In short, this is much more complex than a simple "RAID failure." Here's a more technical explanation:
Our Setup:
The affected cluster of servers uses a SAN, which is made up of 5 storage arrays in a RAID configuration. Each storage array consists of 14 enterprise-grade 15,000 RPM SAS iSCSI-connected hard drives with 2 hot spares. This is a '14+2 RAID 50' storage array.
What Went Wrong?
During regular integrity scans, the RAID controller for one of the 5 storage arrays in this SAN recognized degraded service on Drive 6. So, as designed, it automatically activated a hot spare, Drive 10, and began rebuilding the RAID array. The RAID controller selected Drive 0 as the spare's source drive for data parity to restore the data on Drive 10. Almost immediately after this rebuild began, Drive 0 failed. The loss of Drive 0 during the sync corrupted the data being built on Drive 10. The RAID controller recognized the data on Drive 10 as unreliable and kicked it out of the RAID to protect data integrity. Three unusable drives exceeded the fault tolerance of the storage array. This is the point where the outage began - up until when the source drive (Drive 0) failed, all servers in this cluster were online and functional.
How Did We React?
Working with our hardware vendor's tier 4 engineers, we were able to coax both Drive 0 and Drive 6 back into active, albeit degraded, statuses. That gave us 3 degraded drives:
* Drive 0 and 6 in a degraded state
* Drive 10 because of corrupted data
Fault tolerance thresholds require no more than 2 degraded drives, so we removed Drive 10, convincing the controller that there were only 2 degraded drives (Drives 0 and 6) which satisfied fault tolerance thresholds and allowed it to resume operations. This got the SAN back online, and we were able to start transferring your data from the affected volumes to stable ones.
What's Taking So Long?
Due to the very fragile nature of the array and it's dependency on Drive 0 remaining active (which may crash anytime, causing a loss of all data on the array), our hardware vendor's senior tier 4 engineer stated that the evacuation process must be handled one volume (one server) at a time, in sequence. At this point, additional engineers or hardware cannot influence the speed of the recovery process. Evacuating multiple volumes would make the process go faster but could result in another fault and possibly data loss.
What's Next?
Over 68% of the servers initially affected by this issue are already back up and running. However, we're still working around the clock to get the remaining servers back online. I urge you to check the status blog for updated ETAs (linked above). Once we're 100% up and running, we will be conducting an in-depth investigation and publishing a post-issue report on our main blog. This report will include the root cause of these issues, as well as documentation outlining the steps we'll be taking to prevent any future incidents of this nature.

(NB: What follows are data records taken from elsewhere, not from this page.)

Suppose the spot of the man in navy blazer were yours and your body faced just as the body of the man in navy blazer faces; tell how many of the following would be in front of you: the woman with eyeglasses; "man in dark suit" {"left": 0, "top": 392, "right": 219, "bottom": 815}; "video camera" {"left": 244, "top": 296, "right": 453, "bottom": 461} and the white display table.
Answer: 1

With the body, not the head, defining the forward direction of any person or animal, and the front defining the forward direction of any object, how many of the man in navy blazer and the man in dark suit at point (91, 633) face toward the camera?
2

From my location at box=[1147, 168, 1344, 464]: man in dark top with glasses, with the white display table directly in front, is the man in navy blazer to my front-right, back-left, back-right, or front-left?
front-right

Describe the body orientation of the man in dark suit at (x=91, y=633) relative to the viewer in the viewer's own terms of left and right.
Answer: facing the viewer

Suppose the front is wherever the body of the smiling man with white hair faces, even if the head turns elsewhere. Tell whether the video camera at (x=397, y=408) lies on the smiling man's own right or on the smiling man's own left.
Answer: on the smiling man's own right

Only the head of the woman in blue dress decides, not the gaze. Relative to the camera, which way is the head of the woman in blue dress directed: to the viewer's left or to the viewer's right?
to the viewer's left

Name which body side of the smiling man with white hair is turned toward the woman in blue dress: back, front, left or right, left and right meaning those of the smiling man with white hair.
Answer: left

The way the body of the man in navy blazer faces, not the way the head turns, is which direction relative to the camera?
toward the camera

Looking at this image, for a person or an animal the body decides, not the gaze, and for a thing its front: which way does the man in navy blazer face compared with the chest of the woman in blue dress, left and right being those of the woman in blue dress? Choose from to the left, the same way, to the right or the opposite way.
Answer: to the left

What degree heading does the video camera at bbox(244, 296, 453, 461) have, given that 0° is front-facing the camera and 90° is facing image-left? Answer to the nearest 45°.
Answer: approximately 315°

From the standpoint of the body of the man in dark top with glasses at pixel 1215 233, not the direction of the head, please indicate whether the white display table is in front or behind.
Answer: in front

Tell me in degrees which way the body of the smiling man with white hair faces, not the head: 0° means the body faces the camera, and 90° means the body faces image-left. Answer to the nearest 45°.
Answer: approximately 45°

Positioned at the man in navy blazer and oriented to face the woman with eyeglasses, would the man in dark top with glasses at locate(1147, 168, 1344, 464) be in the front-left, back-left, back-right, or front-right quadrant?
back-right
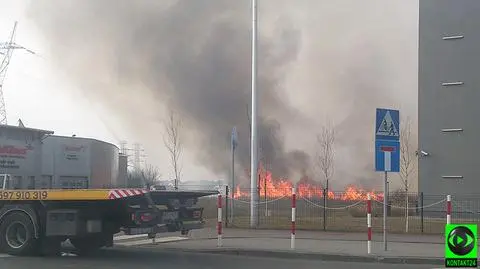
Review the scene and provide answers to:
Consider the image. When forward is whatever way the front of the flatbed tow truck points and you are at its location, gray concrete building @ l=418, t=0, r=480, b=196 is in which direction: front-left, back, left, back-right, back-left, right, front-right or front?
right

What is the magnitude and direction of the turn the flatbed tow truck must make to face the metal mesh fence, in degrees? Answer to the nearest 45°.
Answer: approximately 90° to its right

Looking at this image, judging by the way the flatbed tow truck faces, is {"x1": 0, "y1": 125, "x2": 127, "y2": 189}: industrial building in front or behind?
in front

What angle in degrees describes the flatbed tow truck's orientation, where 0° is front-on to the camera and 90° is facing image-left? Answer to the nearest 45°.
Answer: approximately 135°

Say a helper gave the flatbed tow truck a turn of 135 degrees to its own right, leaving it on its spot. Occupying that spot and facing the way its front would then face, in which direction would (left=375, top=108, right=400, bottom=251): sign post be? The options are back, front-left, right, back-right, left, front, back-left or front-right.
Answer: front

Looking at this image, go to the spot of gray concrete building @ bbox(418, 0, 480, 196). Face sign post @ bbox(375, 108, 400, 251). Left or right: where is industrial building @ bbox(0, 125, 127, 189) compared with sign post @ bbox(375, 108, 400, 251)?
right
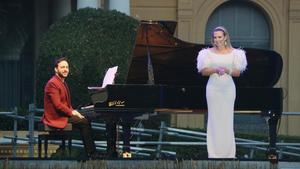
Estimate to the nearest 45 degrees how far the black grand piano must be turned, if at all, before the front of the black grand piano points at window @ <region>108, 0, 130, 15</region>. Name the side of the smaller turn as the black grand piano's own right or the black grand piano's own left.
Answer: approximately 90° to the black grand piano's own right

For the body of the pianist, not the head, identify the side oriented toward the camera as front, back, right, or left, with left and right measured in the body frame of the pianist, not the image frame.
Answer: right

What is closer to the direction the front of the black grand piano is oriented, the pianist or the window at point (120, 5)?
the pianist

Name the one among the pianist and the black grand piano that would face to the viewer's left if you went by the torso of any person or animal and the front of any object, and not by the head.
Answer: the black grand piano

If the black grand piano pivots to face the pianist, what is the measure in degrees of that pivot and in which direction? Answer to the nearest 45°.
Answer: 0° — it already faces them

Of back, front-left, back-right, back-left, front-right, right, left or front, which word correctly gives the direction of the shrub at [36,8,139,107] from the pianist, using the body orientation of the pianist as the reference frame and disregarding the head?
left

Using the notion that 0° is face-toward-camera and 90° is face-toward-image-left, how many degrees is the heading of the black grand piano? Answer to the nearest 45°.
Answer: approximately 90°

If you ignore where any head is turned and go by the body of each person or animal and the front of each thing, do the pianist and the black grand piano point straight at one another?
yes

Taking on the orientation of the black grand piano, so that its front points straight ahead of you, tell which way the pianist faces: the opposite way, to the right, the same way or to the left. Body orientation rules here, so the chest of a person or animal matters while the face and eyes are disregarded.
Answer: the opposite way

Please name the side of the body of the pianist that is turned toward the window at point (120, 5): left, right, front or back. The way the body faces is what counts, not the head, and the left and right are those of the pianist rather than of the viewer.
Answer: left

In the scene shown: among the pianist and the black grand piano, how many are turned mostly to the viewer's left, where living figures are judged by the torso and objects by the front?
1

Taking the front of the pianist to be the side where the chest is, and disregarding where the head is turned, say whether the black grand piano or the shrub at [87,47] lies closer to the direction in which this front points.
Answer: the black grand piano
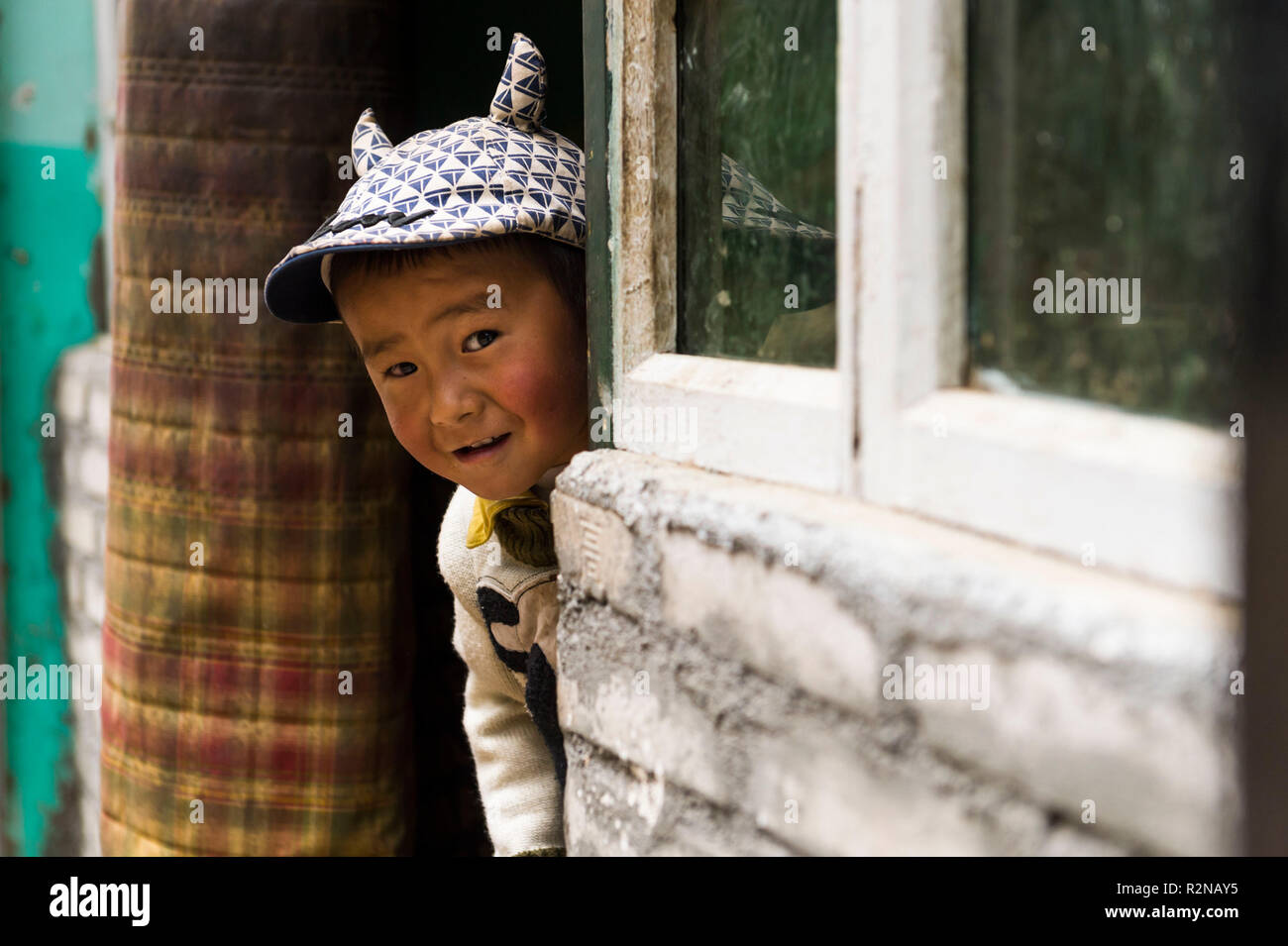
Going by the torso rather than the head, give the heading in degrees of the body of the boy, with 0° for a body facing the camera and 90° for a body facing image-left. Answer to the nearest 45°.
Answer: approximately 0°

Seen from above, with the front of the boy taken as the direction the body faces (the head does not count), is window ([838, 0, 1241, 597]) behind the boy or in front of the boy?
in front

In the meantime, I've been personally reading every single one of your comments on the blogs, and can only offer my utmost apologies for this terrible situation.
I know that waiting for your servers to come back up is aggravating, but please trust me when I tell you we're doing everything we can to get your servers back up and running as quickly as possible.